Federal health experts say it’s too soon to know whether the prevalence in the United States might be starting to stabilize. “CDC will continue tracking autism spectrum disorder prevalence to better understand changes over time,” officials said in announcing the data Thursday.
Zahorodny says he interprets the data to mean the number of reported cases is not “plateauing” after dramatic increases in prior years. Over the last decade, autism rates have risen 110 percent.
“I am certain autism is not the same or reversing in prevalence,” he said.
“Most of the states are underestimating,” Zahorodny said. “They are not as robust as they could be. Half of the states are not reviewing school-based information,” he said.
Autism is a brain disorder that varies in degree but affects verbal and non-verbal communication and social interaction, and may trigger repetitive behaviors. It can cause intellectual disability, difficulties in motor coordination and sleep and gastrointestinal disturbances. But some people with the disorder may excel in math, music or art.
Improvements in detection are vital, some advocates said, but more needs to be done to address the issues of those diagnosed with the disorder.
Suzanne Buchanan, executive director of Autism New Jersey, called the data “an urgent call to action to establish and expand more high-quality educational programs and treatment services.

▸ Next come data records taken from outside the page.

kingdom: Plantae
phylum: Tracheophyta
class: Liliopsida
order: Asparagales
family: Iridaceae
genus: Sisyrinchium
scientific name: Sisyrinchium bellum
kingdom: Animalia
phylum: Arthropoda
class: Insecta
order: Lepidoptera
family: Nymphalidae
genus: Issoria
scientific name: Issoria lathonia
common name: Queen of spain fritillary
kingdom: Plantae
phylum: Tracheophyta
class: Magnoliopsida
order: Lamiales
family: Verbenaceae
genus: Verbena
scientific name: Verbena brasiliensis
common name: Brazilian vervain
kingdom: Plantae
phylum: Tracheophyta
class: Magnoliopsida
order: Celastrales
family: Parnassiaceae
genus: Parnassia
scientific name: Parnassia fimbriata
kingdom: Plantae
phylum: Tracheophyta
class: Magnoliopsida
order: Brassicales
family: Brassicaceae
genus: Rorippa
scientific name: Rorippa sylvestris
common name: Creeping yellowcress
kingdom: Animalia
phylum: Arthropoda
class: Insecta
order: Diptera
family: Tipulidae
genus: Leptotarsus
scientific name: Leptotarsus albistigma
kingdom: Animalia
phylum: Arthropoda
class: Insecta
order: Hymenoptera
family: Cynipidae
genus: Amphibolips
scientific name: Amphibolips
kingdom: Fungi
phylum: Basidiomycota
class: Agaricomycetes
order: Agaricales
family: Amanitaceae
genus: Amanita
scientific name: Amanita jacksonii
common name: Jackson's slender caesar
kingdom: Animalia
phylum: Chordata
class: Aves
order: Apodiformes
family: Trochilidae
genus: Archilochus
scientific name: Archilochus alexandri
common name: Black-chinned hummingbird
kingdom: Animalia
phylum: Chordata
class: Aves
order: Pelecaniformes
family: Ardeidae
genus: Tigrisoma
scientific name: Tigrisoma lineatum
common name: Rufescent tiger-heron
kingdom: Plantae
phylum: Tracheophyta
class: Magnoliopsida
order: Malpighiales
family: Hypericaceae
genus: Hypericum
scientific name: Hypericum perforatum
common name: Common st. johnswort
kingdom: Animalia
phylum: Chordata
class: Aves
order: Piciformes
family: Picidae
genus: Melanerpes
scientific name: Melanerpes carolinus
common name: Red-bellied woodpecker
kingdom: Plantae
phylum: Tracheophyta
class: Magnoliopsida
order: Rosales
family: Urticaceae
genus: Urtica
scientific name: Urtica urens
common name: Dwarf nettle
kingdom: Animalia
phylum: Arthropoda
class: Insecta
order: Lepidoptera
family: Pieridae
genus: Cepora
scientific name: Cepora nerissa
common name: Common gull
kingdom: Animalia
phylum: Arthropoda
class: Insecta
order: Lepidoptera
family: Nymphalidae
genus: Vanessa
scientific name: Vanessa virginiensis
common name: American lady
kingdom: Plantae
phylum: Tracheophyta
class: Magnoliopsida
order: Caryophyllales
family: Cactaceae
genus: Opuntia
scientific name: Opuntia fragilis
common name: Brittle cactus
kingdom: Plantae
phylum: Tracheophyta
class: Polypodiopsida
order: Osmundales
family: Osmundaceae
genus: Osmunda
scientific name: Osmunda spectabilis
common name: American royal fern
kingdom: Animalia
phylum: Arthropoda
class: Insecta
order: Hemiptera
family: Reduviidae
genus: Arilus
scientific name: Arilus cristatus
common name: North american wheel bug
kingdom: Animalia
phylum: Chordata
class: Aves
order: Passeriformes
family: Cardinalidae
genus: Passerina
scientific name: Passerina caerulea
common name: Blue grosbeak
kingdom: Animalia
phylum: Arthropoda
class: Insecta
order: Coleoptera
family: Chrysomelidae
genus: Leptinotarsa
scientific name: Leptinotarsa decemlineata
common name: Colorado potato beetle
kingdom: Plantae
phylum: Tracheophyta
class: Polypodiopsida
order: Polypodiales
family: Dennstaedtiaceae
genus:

“We are hearing from more and more parents of children with disabling social, communication and behavioral challenges,” Buchanan said. “These challenges range from negatively impacting everyday interactions to a severely limited ability to do the things children their age do so easily.”
N.J. autism registry
New Jersey is considered to have one of the best systems in the nation for identifying, diagnosing and documenting children with autism spectrum disorders. Governor Christie’s proposed budget provides $164 million for the Department of Health’s Early Intervention System, which provides a variety of services for children from birth to age 3: identification of the disorder and referral for services.
Additionally, New Jersey is one of only eight states with an autism registry that requires reporting by neurologists, pediatricians, nurses and other autism providers so children can be referred for resources and services.
The CDC report shows that, overall, fewer than half the children identified with autism had received comprehensive developmental evaluations by age 3. This proved true despite the fact that the vast majority had developmental concerns noted in their medical or educational records before age 3. The disorder can be reliably diagnosed by age 2.
The new report also found that black and Hispanic children continue to receive developmental evaluations later than white children and continue to be diagnosed with autism at lower rates.